Adriana Valdés Budge (born October 3, 1943 in Santiago, Chile) is a Chilean writer essayist.

== Biography ==
Valdés studied at the Catholic University of Chile. She taught literature at that University (1965–1975) and, after 25 years working for the United Nations, went back to postgraduate teaching on arts at the University of Chile for some years after 2002.

She writes on visual arts and literature. Two collections of her essays were published in book form, in 1996 and 2006. With Pedro Lastra she co-edited the posthumous book of Enrique Lihn, "Diario de muerte", in 1989. She was named a Fellow of the Chilean Academy of Language in 1993. In 2010 she became the first woman to serve as deputy director of the Academy. She was reelected to this position in 2013.

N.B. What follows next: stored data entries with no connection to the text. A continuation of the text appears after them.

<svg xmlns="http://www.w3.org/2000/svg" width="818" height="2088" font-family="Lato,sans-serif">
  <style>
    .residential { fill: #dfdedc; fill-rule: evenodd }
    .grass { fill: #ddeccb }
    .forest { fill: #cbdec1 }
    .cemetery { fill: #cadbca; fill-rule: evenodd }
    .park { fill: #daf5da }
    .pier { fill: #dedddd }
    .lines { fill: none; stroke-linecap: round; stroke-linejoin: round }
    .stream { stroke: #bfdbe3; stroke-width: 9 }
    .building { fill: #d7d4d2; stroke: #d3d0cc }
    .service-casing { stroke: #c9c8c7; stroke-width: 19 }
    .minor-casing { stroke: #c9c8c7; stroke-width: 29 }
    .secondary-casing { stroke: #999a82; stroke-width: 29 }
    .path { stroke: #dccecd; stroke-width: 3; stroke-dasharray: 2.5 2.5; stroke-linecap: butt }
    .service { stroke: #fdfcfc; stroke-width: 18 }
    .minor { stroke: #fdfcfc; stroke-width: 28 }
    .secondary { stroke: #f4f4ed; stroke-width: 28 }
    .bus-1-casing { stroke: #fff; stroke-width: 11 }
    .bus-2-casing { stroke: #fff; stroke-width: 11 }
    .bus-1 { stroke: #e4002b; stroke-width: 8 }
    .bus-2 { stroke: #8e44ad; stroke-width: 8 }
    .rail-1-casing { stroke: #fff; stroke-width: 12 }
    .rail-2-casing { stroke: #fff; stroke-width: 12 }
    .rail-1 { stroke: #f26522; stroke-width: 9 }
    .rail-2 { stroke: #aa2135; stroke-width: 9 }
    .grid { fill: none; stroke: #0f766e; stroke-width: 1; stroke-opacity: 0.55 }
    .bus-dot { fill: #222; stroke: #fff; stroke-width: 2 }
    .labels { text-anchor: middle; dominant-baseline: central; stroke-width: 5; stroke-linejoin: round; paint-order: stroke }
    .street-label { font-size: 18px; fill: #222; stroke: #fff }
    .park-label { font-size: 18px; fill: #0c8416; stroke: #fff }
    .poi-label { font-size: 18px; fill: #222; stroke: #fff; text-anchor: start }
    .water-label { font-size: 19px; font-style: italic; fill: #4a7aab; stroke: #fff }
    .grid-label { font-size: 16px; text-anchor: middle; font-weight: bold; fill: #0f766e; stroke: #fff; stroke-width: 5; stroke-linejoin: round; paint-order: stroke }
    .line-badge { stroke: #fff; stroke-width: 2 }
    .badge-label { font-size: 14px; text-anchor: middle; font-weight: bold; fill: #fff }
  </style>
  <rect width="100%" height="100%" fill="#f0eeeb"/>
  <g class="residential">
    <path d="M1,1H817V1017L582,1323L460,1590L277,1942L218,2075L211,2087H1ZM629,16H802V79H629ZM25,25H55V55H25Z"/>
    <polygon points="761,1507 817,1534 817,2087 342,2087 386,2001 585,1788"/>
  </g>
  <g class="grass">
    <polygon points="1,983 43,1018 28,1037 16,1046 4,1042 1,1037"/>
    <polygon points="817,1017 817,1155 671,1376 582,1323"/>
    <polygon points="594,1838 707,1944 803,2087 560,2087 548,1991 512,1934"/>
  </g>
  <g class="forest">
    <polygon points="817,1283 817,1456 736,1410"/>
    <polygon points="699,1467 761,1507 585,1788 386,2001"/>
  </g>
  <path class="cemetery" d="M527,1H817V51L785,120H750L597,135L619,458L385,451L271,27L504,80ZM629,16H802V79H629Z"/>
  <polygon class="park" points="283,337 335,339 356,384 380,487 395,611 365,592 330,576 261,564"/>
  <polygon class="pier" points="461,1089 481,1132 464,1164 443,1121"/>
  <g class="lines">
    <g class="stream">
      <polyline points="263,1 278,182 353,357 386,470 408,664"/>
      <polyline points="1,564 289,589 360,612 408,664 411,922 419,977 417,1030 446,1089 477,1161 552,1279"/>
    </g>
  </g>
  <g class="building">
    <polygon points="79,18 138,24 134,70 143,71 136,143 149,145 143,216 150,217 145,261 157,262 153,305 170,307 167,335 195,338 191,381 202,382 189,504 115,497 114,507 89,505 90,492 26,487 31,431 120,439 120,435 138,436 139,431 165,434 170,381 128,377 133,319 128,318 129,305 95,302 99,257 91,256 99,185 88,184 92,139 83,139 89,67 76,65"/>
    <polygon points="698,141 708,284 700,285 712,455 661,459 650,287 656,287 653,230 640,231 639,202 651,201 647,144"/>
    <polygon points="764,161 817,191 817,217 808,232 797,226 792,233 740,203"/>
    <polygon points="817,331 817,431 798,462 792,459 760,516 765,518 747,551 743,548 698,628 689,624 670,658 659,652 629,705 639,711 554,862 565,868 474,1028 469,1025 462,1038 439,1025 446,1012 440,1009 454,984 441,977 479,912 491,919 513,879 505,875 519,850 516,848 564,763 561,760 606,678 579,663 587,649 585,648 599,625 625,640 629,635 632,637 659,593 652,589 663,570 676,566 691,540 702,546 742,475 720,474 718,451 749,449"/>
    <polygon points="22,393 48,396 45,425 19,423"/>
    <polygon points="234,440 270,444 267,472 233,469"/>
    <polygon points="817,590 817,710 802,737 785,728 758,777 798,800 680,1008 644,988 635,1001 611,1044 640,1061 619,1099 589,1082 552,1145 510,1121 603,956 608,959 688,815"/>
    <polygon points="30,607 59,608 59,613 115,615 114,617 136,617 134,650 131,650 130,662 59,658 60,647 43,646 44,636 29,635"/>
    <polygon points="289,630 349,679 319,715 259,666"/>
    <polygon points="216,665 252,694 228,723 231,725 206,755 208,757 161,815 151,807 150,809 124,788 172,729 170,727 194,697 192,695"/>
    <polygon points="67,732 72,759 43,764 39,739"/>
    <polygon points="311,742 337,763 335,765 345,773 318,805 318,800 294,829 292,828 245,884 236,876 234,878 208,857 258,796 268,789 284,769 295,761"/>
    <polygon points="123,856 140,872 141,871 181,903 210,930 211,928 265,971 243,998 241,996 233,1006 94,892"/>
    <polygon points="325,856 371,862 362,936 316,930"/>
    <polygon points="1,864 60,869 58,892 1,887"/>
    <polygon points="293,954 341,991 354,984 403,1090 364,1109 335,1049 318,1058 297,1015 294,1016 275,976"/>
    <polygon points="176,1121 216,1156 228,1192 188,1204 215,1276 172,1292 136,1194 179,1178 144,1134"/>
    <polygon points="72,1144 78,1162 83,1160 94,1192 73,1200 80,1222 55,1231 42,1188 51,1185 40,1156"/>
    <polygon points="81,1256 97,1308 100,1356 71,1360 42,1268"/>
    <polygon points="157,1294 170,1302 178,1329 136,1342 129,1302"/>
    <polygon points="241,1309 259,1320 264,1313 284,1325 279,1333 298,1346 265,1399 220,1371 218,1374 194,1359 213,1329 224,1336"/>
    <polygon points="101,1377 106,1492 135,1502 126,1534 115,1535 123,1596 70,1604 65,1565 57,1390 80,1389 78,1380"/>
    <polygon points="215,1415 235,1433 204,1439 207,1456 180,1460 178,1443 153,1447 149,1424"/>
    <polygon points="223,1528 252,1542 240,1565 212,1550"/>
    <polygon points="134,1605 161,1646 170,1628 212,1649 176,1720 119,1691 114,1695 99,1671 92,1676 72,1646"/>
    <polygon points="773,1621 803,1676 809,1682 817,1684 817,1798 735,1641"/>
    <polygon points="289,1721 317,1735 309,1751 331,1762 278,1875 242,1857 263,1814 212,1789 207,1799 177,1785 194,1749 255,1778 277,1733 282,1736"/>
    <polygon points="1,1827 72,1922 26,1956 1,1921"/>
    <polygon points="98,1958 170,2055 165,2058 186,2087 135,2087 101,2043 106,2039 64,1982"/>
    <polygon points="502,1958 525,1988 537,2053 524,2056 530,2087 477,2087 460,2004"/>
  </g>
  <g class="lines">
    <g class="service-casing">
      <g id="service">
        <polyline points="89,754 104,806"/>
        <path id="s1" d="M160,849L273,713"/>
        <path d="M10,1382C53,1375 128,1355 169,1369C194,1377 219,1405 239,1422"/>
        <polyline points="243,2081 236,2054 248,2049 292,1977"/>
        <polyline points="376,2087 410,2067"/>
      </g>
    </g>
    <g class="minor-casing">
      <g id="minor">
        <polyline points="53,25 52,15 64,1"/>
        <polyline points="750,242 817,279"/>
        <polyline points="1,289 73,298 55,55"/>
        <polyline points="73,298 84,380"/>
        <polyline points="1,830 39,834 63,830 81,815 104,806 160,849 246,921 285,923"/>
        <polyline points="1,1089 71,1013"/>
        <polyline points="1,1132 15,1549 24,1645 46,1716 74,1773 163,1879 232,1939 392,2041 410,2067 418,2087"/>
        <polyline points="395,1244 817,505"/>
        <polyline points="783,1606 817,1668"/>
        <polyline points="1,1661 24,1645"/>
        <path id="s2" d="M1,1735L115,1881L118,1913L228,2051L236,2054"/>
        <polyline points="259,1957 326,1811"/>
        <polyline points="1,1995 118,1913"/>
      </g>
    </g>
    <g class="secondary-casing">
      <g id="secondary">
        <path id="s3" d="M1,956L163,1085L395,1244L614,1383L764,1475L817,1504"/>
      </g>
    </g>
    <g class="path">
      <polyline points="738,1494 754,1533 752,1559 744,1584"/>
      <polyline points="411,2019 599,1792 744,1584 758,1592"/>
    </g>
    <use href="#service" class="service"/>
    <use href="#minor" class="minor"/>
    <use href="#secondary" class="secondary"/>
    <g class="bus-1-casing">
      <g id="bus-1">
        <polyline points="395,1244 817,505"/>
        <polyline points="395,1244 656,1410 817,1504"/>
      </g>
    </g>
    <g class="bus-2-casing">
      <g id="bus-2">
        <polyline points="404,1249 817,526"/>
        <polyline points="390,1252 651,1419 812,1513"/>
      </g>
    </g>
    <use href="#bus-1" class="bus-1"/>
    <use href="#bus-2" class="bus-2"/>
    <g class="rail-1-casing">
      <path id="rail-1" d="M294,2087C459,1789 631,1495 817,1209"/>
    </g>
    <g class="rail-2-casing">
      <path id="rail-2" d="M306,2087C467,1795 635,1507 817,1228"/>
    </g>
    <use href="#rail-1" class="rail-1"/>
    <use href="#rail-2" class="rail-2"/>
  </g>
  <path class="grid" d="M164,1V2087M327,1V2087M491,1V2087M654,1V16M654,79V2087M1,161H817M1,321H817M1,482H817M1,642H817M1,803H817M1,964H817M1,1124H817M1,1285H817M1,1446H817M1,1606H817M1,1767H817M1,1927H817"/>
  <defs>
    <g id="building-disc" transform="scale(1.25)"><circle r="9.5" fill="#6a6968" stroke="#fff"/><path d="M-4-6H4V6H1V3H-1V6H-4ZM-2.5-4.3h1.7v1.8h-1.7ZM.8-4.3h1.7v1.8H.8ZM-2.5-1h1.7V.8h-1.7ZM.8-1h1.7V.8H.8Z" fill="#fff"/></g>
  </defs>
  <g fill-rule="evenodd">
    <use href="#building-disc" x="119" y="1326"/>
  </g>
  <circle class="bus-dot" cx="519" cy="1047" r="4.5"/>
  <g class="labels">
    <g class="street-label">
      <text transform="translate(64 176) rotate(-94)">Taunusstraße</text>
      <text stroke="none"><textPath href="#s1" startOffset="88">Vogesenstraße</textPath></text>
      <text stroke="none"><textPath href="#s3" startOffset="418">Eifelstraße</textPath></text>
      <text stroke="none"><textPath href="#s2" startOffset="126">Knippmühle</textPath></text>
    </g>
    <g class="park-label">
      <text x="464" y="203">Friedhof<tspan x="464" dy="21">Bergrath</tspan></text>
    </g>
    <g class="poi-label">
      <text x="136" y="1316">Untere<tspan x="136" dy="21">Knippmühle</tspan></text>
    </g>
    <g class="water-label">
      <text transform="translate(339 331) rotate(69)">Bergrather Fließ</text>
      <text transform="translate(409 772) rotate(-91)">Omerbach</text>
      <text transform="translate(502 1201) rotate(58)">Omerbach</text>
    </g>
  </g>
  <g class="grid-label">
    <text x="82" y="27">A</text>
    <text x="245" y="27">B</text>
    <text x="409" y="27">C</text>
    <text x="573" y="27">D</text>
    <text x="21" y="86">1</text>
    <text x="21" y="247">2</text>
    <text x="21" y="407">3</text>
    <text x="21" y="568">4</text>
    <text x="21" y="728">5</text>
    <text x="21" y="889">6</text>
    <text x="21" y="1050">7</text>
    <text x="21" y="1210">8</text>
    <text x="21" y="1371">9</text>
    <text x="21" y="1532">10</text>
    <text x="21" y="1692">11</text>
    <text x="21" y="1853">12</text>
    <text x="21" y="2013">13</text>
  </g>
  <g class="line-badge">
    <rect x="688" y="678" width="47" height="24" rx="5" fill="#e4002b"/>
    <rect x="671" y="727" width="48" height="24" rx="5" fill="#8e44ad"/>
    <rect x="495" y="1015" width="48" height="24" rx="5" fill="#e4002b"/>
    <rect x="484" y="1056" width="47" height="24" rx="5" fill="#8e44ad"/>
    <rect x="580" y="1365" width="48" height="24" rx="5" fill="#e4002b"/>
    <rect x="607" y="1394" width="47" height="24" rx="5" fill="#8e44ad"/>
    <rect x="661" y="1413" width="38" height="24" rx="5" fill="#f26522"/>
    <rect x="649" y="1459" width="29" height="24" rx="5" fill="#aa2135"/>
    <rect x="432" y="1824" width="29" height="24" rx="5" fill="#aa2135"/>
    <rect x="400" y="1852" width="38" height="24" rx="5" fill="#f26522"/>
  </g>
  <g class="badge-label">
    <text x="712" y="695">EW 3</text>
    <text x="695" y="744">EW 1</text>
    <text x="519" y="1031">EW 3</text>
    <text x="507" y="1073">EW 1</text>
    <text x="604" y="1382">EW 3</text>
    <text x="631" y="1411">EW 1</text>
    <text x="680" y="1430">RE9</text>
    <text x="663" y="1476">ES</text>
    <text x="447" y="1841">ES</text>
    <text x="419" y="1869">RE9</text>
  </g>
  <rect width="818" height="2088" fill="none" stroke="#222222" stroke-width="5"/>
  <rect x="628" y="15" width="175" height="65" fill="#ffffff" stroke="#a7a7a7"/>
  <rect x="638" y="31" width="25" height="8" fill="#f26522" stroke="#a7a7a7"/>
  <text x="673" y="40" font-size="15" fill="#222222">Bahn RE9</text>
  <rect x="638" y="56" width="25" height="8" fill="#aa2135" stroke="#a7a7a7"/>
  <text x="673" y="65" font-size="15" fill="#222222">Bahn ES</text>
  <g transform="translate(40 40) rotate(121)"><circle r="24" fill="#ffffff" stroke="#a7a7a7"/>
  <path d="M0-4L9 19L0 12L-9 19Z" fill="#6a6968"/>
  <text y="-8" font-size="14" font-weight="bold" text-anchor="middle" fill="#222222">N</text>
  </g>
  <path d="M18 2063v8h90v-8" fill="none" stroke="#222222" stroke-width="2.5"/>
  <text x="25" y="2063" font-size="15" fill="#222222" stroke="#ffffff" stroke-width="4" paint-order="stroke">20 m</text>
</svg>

She received the 2010 Altazor Award in literary essay category for her book Enrique Lihn: vistas parciales, and in 2013 was short-listed for the same award for her book on "De ángeles y ninfas", on Aby Warburg and Walter Benjamin. Along with Alfredo Jaar, she published Studies on Happiness, Barcelona, 1999. She has edited a book on the painter Roser Bru (1996) and two books about the artist Alfredo Jaar: Jaar/SCL/2006 and Venezia, Venezia (2013).

In 2018 she received the Santiago Municipal Literature Award in the Essay category for Redefinir lo humano: las humanidades en el siglo XXI.

== Books ==

- Composición de lugar. Escritos sobre cultura. Santiago: Editorial Universitaria, 1996.
- Memorias visuales. Arte contemporáneo en Chile. Santiago: Metales Pesados, 2006.
- Enrique Lihn: vistas parciales. Santiago: Palinodia, 2008.
- Señoras del buen morir (poetry). Santiago: Orjikh, 2011.
- De ángeles y ninfas. Conjeturas sobre la imagen en Warburg y Benjamin. Santiago: Orjikh, 2012.